## What the task asks
Start at the line with "- Implementação da Krigagem Ordinária" in the records below, stop at the line with "- Versão inicial do Kit de Interpolação", and return every line in that span exactly, the two end lines included.

## Input material
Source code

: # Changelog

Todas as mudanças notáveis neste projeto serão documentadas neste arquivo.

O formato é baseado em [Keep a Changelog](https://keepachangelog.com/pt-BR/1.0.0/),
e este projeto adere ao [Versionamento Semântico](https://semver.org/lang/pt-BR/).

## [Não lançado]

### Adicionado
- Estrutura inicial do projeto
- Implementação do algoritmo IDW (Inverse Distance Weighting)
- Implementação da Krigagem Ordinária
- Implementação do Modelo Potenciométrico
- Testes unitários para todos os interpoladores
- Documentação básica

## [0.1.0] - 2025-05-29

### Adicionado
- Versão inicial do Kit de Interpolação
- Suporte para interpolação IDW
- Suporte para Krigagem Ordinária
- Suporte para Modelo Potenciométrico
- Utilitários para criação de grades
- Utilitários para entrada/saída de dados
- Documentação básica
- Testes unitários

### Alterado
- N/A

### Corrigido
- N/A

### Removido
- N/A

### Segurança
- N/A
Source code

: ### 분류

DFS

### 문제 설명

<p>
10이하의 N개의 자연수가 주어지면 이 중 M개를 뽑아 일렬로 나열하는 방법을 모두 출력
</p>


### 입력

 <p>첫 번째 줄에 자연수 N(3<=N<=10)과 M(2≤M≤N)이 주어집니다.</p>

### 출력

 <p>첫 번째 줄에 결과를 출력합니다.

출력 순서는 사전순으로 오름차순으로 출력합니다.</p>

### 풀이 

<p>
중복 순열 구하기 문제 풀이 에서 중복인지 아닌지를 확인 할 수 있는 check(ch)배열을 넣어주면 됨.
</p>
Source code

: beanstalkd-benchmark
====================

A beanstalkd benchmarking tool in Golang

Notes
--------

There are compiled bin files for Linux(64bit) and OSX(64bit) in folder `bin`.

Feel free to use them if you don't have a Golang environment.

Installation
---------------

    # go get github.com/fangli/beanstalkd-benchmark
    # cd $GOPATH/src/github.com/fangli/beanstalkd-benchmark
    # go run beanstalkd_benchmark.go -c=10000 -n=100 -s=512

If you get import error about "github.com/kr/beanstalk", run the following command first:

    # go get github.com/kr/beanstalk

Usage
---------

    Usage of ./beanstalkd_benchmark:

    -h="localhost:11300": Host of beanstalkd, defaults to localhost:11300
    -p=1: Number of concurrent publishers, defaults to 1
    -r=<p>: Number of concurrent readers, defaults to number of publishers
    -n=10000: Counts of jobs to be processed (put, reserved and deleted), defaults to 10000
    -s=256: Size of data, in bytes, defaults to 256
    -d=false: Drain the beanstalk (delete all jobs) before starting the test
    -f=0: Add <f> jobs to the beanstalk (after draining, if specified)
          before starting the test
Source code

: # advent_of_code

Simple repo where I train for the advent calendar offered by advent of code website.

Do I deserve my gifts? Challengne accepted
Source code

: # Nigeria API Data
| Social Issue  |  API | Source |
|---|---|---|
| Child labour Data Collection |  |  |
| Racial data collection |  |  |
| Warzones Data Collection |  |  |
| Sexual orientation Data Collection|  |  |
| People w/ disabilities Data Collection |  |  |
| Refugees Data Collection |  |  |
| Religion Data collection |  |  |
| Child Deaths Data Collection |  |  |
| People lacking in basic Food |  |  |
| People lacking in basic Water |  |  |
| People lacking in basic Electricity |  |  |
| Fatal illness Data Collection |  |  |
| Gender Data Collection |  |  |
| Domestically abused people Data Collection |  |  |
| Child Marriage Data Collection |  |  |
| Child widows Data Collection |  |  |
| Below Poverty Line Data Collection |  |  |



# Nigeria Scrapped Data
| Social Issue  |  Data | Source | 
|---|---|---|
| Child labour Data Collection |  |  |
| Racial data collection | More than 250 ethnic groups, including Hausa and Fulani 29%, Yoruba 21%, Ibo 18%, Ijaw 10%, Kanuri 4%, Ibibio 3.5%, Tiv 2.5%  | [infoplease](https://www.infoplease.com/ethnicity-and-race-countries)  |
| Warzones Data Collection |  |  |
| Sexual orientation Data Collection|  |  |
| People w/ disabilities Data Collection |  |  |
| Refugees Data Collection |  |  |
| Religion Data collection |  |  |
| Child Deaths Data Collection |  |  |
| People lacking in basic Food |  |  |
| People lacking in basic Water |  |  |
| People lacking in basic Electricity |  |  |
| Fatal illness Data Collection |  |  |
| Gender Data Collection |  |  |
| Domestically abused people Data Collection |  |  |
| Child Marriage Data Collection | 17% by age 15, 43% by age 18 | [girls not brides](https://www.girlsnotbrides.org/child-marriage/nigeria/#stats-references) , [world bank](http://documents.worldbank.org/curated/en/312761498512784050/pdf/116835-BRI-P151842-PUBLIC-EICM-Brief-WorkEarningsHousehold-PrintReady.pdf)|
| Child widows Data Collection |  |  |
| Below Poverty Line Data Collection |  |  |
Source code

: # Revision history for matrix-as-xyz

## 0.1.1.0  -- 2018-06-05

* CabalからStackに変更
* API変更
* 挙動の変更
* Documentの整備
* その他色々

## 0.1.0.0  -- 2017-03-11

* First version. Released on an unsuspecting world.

## Answer box
- Implementação da Krigagem Ordinária
- Implementação do Modelo Potenciométrico
- Testes unitários para todos os interpoladores
- Documentação básica

## [0.1.0] - 2025-05-29

### Adicionado
- Versão inicial do Kit de Interpolação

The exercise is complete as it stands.